The maximum permissible height of the canopy in summer is 2.76 meters (9 feet). This is 60 percent of the actual width of the rows, which is 4.60 meters (15 feet).

Produce large, high quality fruit

Dying back or extinction of spurs is a well-known phenomenon in apricot trees. A spur is a contracted lateral. Only the tip bud of a spur is vegetative and forms leaves, and extends the spur to create new fruiting positions. But behind this short vegetative part of the spur are only flower buds. Apricots do not have mixed buds, and after flowering (or fruiting), there are no vegetative buds left to form leaves and shoots to create new fruiting positions. These spurs become extinct through excessive flowering and fruiting, and the spur quickly becomes long and bare. Large fruit of high quality are produced from short spurs that have about 15 leaves (about 310 square centimeters or 48 square inches) to support each fruit.

For the continued production of apricots of good size and high quality, fruiting units must remain young. The best way to achieve this is to renew whole leaders. The Open Tatura with four leaders has been designed specifically to renew the leaders and still maintain good production. For the first six years, each tree has four leaders. Thereafter, leaders should be renewed so that each tree has three leaders that fruit, with one leader being renewed.
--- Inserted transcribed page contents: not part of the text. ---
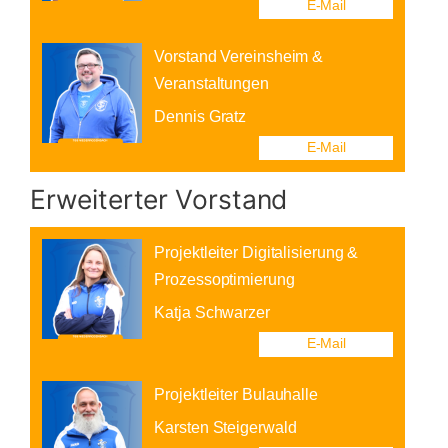
Erweiterter Vorstand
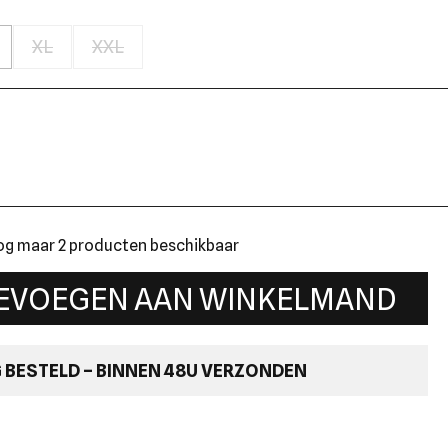
XL
XXL
nog maar 2 producten beschikbaar
EVOEGEN AAN WINKELMAND
BESTELD – BINNEN 48U VERZONDEN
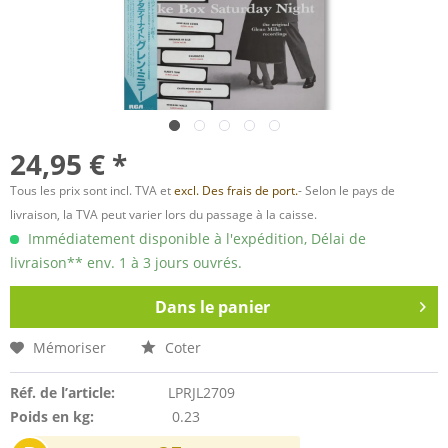
24,95 € *
Tous les prix sont incl. TVA et
excl. Des frais de port.
- Selon le pays de
livraison, la TVA peut varier lors du passage à la caisse.
Immédiatement disponible à l'expédition, Délai de
livraison** env. 1 à 3 jours ouvrés.
Dans le panier
Mémoriser
Coter
Réf. de l’article:
LPRJL2709
Poids en kg:
0.23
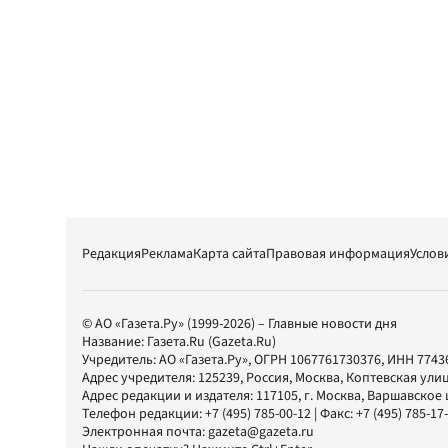
Редакция
Реклама
Карта сайта
Правовая информация
Услов
© АО «Газета.Ру» (1999-2026) – Главные новости дня
Название:
Газета.Ru
(Gazeta.Ru)
Учредитель:
АО «Газета.Ру»
, ОГРН 1067761730376, ИНН 7743
Адрес учредителя: 125239, Россия, Москва, Коптевская улиц
Адрес редакции и издателя:
117105
, г.
Москва
,
Варшавское шо
Телефон редакции:
+7 (495) 785-00-12
| Факс:
+7 (495) 785-17
Электронная почта:
gazeta@gazeta.ru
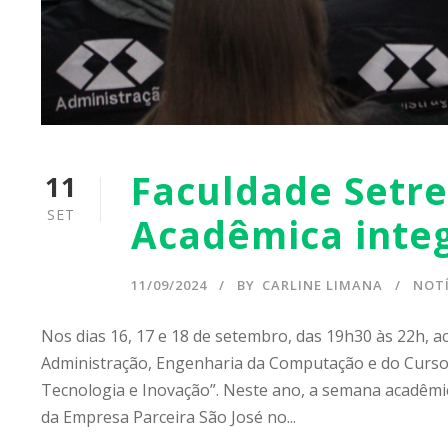
Faculdade Set
11
SET
Acadêmica integ
11/09/2024
BY
CARLINE LIMANA
NOTÍ
Nos dias 16, 17 e 18 de setembro, das 19h30 às 22h, 
Administração, Engenharia da Computação e do Curso 
Tecnologia e Inovação”. Neste ano, a semana acadêmic
da Empresa Parceira São José no...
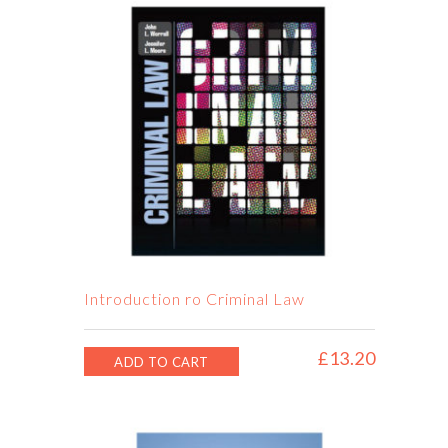
Introduction ro Criminal Law
£
13.20
ADD TO CART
The sequence of leader renewal is illustrated in "Sequence of leader renewal after six years."

Spurs remain viable longer and spur extinction can be slowed when the spurs are trimmed in the fall and the flower load is reduced by thinning, followed by a quick thinning of fruit. Flower thinning can be carried out by hand or machine.
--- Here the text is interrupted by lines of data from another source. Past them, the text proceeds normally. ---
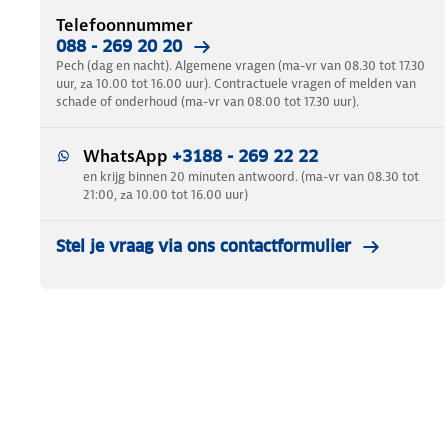
Telefoonnummer
088 - 269 20 20
Pech (dag en nacht). Algemene vragen (ma-vr van 08.30 tot 17.30
uur, za 10.00 tot 16.00 uur). Contractuele vragen of melden van
schade of onderhoud (ma-vr van 08.00 tot 17.30 uur).
WhatsApp
+3188 - 269 22 22
en krijg binnen 20 minuten antwoord. (ma-vr van 08.30 tot
21:00, za 10.00 tot 16.00 uur)
Stel je vraag via ons contactformulier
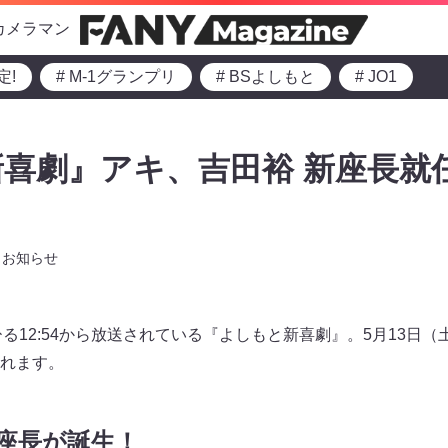
カメラマン
定!
# M-1グランプリ
# BSよしもと
# JO1
喜劇』アキ、吉田裕 新座長就
お知らせ
る12:54から放送されている『よしもと新喜劇』。5月13日
れます。
座長が誕生！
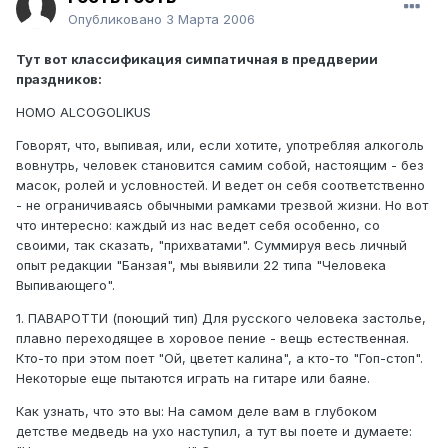
Опубликовано
3 Марта 2006
Тут вот классификация симпатичная в преддверии
праздников:
НOMO ALCOGOLIKUS
Говорят, что, выпивая, или, если хотите, употребляя алкоголь
вовнутрь, человек становится самим собой, настоящим - без
масок, ролей и условностей. И ведет он себя соответственно
- не ограничиваясь обычными рамками трезвой жизни. Но вот
что интересно: каждый из нас ведет себя особенно, со
своими, так сказать, "прихватами". Суммируя весь личный
опыт редакции "Банзая", мы выявили 22 типа "Человека
Выпивающего".
1. ПАВАРОТТИ (поющий тип) Для русского человека застолье,
плавно переходящее в хоровое пение - вещь естественная.
Кто-то при этом поет "Ой, цветет калина", а кто-то "Гоп-стоп".
Некоторые еще пытаются играть на гитаре или баяне.
Как узнать, что это вы: На самом деле вам в глубоком
детстве медведь на ухо наступил, а тут вы поете и думаете:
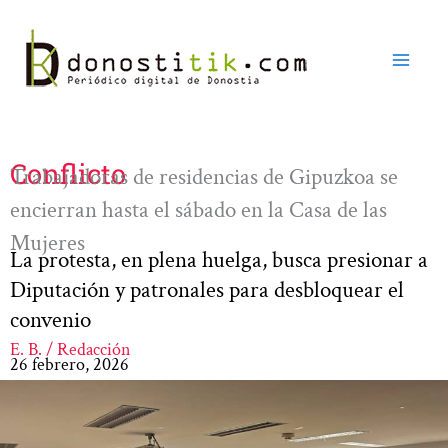
Ir
al
contenido
Conflicto
Trabajadoras de residencias de Gipuzkoa se
encierran hasta el sábado en la Casa de las
Mujeres
La protesta, en plena huelga, busca presionar a
Diputación y patronales para desbloquear el
convenio
E. B. / Redacción
26 febrero, 2026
Orchardists may think that flower thinning by hand is costly, and so overlook the benefit. But hand-thinning of flowers can be very cost effective and more profitable than is fruit thinning alone. Apricot trees set more fruit than they can size. Flowers and young fruit compete for the carbohydrate and nutrient reserves that the tree accumulated during the previous season. The number of cells in the fruit flesh is determined in about the first 30 days after full bloom. This is the period of cell division. Too many flowers and/or developing fruitlets competing with other tree parts for reserves will limit cell division, and adversely affect the number of cells in the fruit and final size of fruit. Therefore, to maximize the effect on final size of fruit, the flower load is reduced by at least 60 percent at the popcorn stage before flowers have fully opened. More cells in an apricot mean that more cells can expand during the final fruit swell, and fruit is larger. Large fruit is also sweeter than small fruit. Thinning at the popcorn stage avoids damage to the emerging leaves, and allows the remaining flowers to get a bigger share of the carbohydrate and nutrient reserves when they open and get pollinated and fertilized.
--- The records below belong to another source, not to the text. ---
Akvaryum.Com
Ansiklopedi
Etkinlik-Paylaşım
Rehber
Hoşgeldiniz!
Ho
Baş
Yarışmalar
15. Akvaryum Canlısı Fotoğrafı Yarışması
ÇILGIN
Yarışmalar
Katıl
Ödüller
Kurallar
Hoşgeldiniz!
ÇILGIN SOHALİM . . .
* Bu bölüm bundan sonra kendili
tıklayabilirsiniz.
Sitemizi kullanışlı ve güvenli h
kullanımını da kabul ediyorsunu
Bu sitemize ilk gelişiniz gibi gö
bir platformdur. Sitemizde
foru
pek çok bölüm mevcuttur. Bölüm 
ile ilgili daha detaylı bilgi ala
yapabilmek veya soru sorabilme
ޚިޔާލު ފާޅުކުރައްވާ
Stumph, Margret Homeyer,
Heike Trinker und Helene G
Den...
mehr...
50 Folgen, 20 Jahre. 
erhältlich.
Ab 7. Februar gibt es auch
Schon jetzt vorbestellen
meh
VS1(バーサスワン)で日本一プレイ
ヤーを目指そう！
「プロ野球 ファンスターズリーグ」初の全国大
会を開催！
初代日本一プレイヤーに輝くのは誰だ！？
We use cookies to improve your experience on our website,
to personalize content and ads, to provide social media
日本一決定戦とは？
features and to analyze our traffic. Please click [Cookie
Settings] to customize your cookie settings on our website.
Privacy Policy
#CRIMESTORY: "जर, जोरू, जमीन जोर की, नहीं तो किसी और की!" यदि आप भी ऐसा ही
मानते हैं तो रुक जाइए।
Commercial trials with a new mechanical flower thinner, which is attached to the front hydraulic system of a tractor, promises to thin flowers quickly and cheaply for a modest outlay. The rotating spindle, which can be inclined to suit the angle of the canopy, has numerous plastic strings that whip blossoms from spurs. This machine is particularly efficient in thinning flowers when canopies are thin and continuous, such as on the Open Tatura.

A study of costs and returns when trees are two years old illustrates that a Rival planting on Open Tatura, producing high-quality fruit, can be highly profitable in Australia. Total establishment costs in the study were Aus.$41,000 per hectare. Operational costs for years one and two totalled Aus.$28,500 per hectare, making a total investment of $69,500 per hectare by the second year.

Estimated yields in the second year were 60 fruit (10 kilos) per tree of which 5 percent were Class 2 and 5 percent culls. Total estimated returns were Aus.$72,670 per hectare (Aus.$1.00 is equal to about U.S.$ 0.75).